Article 50 sets the clock ticking on a two-year window to reach an exit agreement, with discussions on Britain's future relationship with the EU likely to take place in parallel.

Merkel underscored Britain's continued importance as a partner, but left it up to London to take the lead on what relationship it wants with the EU after the divorce goes through.

The approach needs to be "grown-up and sensible," Nigel Farage, the leader of the UK Independence Party and a key Leave campaigner, told fellow EU lawmakers on Tuesday.

"Let's cut between us a sensible tariff-free deal and thereafter recognize that the UK will be your friend, that we will trade with you, we will cooperate with you, we will be your best friends in the world," Farage added.

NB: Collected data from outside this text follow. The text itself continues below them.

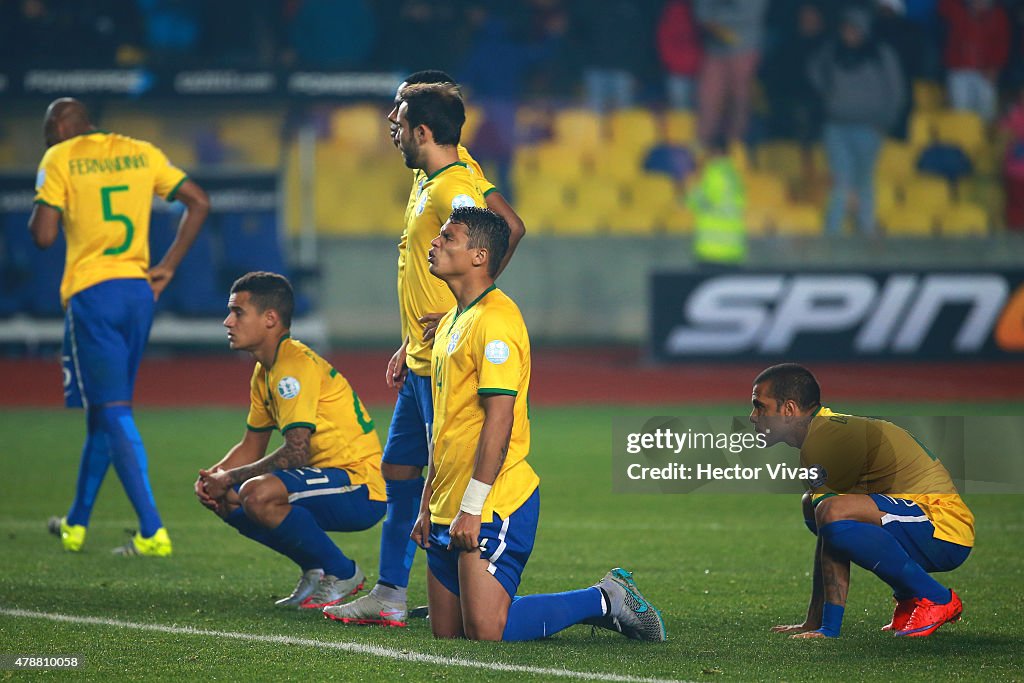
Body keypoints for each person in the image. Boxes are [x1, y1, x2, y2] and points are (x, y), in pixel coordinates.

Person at [331, 205, 666, 642]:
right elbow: (443, 430)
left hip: (494, 501)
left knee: (488, 630)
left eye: (447, 237)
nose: (433, 242)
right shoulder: (451, 321)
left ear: (478, 256)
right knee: (447, 635)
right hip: (446, 504)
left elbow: (500, 421)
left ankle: (605, 598)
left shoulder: (497, 320)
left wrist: (472, 506)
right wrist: (425, 505)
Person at [328, 74, 525, 627]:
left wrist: (468, 308)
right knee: (399, 470)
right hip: (420, 355)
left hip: (444, 364)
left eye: (398, 118)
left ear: (420, 129)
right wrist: (409, 338)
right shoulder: (435, 174)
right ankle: (391, 592)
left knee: (445, 472)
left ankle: (473, 588)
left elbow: (505, 229)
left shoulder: (449, 187)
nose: (390, 127)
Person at [32, 97, 209, 556]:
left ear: (58, 128)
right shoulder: (141, 151)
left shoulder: (59, 157)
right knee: (103, 411)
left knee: (112, 410)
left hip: (93, 295)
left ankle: (152, 530)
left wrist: (46, 190)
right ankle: (76, 523)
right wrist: (168, 265)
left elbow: (43, 234)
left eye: (47, 135)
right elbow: (199, 201)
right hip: (138, 293)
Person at [196, 272, 386, 609]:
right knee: (226, 498)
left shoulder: (291, 368)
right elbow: (250, 446)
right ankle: (315, 568)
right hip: (329, 482)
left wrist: (231, 477)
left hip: (360, 485)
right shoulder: (265, 370)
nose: (227, 321)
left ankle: (343, 571)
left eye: (238, 312)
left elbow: (298, 452)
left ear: (270, 319)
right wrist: (215, 477)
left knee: (256, 493)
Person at [748, 363, 974, 639]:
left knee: (831, 510)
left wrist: (829, 629)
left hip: (944, 531)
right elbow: (829, 534)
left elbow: (833, 518)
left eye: (760, 406)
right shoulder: (822, 434)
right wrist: (815, 623)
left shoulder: (825, 440)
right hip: (921, 522)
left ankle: (936, 597)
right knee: (817, 507)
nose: (753, 416)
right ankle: (910, 596)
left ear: (789, 409)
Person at [808, 7, 905, 235]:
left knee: (864, 180)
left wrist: (885, 122)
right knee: (841, 180)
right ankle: (832, 233)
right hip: (836, 127)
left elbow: (896, 91)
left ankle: (865, 230)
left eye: (854, 29)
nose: (849, 33)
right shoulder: (832, 51)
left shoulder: (881, 54)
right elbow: (814, 71)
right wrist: (829, 97)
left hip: (869, 128)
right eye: (846, 28)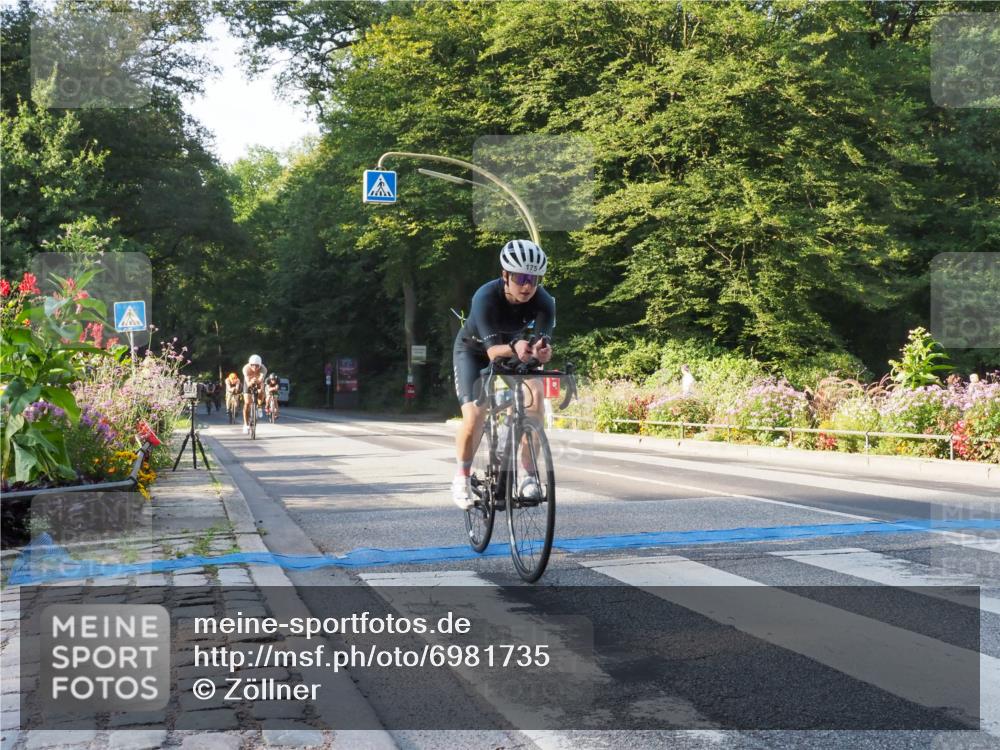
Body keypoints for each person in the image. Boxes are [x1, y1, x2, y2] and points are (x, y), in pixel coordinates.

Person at [451, 239, 555, 510]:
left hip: (514, 350)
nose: (527, 286)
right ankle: (461, 478)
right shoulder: (484, 297)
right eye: (520, 278)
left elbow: (539, 345)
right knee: (474, 415)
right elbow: (491, 353)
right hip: (474, 353)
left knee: (536, 398)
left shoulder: (544, 302)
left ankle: (528, 476)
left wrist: (542, 351)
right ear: (505, 275)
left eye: (533, 279)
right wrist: (515, 346)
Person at [242, 354, 268, 434]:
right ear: (249, 364)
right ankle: (246, 425)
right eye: (252, 365)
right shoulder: (246, 369)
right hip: (248, 382)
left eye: (257, 366)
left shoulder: (263, 369)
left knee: (262, 391)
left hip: (258, 381)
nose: (254, 368)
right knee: (247, 403)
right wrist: (251, 382)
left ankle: (259, 406)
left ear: (260, 365)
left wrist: (258, 385)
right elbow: (247, 382)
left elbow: (261, 380)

Later Tuesday, Cameron will meet his 27 EU counterparts for the first time since the referendum at a Brussels summit, with discussions expected to focus on the next steps.

Cameron is due to brief his colleagues over dinner about the vote and its repercussions in Britain.

On Wednesday, the other EU leaders will hold informal talks without him to seek a common position on Brexit and launch a discussion on strengthening their bloc.

Merkel said she would use all her strength to help the EU avoid further cracks in its unity and to push for a "more successful Europe."